Accordingly your request that it be ruled that the IAM Gold Transaction is a disposal contemplated in section 228 by, what is implied, Gold Fields and thus an affected transaction governed by the Code is not granted.

• Para 13.6   For the reasons stated in para 13.5 neither the Code nor its rule 29(d) has any application in the IAM Gold Transaction. Accordingly the ruling requested in not granted.
 
• Para 13.7   The IAM Gold Transaction is not an affected transaction as defined by the Companies Act, nor the Code. Consequently it cannot constitute an alternative offer subject to the provisions of the Code. The ruling requested is thus not granted.
 
• Para 13.8   The IAM Gold Transaction circular will not, in fact, constitute the “first major circular” referred to in rules 22.3 to 22.5. Accordingly the ruling requested is not granted.
 
• Para 13.9   The IAM Gold Transaction is, in terms of the ruling in 13.5 above, not an affected transaction.

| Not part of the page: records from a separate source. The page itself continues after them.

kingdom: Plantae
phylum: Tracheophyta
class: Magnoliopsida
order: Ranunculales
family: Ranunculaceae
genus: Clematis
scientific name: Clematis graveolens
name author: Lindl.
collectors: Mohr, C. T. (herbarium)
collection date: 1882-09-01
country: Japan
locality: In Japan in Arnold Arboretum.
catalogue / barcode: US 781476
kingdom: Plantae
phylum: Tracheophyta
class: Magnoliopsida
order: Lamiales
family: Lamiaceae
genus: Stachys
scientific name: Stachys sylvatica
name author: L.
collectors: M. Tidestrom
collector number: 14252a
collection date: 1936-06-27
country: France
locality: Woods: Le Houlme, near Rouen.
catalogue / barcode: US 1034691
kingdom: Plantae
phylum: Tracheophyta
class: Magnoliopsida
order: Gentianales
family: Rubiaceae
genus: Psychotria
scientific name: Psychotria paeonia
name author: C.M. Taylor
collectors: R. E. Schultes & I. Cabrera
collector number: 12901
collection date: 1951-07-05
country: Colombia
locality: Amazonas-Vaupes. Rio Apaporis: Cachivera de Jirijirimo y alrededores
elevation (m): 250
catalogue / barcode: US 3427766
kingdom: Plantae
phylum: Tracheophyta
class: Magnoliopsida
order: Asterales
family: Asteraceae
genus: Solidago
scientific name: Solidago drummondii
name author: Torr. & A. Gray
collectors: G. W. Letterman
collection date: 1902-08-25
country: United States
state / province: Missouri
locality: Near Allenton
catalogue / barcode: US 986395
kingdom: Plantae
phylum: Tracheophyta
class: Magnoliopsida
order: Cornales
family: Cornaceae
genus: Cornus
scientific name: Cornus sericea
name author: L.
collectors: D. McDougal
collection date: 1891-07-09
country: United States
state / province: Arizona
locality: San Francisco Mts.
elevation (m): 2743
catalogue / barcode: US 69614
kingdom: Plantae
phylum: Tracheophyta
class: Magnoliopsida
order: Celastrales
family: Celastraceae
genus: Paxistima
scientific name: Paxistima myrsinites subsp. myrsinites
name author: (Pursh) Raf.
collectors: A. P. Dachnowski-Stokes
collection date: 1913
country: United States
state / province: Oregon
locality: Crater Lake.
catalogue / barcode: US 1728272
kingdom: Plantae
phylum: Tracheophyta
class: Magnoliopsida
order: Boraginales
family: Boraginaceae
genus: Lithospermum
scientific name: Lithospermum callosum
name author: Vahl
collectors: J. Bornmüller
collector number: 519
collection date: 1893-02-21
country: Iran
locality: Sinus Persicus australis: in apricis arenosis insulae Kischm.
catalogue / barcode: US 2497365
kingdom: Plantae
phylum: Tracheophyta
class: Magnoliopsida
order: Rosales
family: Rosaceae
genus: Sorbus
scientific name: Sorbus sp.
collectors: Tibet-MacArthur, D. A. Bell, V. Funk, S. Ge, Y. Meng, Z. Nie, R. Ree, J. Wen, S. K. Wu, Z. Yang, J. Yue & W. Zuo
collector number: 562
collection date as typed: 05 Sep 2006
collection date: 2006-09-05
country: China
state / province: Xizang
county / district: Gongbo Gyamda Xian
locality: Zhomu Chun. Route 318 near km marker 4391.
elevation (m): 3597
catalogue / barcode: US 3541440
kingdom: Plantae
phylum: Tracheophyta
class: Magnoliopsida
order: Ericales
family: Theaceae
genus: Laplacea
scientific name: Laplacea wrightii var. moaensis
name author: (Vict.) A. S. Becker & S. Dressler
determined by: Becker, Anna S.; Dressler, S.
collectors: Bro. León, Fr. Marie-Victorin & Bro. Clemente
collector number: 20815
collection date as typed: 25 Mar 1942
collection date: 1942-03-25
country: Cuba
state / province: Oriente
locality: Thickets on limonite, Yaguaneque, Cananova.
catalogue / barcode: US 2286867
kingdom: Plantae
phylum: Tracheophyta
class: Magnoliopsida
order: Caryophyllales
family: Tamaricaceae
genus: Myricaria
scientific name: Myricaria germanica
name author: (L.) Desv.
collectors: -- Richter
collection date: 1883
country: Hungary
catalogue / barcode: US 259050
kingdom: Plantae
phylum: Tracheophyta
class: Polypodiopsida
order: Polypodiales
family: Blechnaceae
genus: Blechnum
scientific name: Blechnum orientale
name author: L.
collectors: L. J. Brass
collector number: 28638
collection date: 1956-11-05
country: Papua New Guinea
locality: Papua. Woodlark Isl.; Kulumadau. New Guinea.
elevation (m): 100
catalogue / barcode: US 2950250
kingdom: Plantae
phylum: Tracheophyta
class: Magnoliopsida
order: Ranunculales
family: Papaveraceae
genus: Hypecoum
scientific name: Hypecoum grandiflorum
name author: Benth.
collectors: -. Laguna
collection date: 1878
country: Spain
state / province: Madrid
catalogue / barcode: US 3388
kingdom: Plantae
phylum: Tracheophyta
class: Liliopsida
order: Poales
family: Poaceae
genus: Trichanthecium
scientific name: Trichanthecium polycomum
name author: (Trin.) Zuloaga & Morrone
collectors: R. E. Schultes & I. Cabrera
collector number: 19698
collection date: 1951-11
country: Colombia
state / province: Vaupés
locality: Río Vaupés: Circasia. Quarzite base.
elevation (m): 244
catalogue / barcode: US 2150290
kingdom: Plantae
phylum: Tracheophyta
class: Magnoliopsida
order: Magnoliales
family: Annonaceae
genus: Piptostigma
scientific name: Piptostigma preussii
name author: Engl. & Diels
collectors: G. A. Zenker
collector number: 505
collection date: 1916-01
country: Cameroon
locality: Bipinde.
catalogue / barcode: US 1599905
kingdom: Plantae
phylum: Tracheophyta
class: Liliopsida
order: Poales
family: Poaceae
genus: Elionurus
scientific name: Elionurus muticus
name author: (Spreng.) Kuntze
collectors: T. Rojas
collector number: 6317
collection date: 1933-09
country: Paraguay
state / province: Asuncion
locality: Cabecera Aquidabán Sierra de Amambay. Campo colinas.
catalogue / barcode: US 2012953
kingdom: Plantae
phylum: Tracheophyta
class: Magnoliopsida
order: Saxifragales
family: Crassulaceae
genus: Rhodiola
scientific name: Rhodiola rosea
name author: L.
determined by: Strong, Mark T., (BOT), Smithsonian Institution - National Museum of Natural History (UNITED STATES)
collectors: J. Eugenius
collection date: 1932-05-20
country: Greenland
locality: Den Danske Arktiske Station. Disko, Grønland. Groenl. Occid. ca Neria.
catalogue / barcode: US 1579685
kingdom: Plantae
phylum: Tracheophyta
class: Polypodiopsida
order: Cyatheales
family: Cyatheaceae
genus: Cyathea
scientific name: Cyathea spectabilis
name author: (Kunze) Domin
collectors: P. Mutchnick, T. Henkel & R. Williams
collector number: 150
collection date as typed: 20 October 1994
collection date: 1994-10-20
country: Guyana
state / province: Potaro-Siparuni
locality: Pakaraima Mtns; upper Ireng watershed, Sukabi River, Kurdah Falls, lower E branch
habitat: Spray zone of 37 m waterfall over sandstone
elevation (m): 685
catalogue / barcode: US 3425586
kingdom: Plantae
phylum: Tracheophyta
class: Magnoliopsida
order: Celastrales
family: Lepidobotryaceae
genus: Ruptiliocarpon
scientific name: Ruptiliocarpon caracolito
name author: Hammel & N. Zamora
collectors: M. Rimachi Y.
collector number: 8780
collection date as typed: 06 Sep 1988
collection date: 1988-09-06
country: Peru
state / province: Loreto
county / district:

As such the Code does not apply and your requested ruling is not granted.
 
• Para 13.10   As per 13.5 and 13.7 above the IAM Gold Transaction falls outside the jurisdiction of the Code and rule 16.4 has no application. Your request for a ruling in this regard is not granted.
 
• Para 13.11   As per 13.5 and 13.7 above the IAM Gold Transaction falls outside the jurisdiction of the Code and thus rule 3 of the Code has no application. Accordingly the ruling requested is not granted.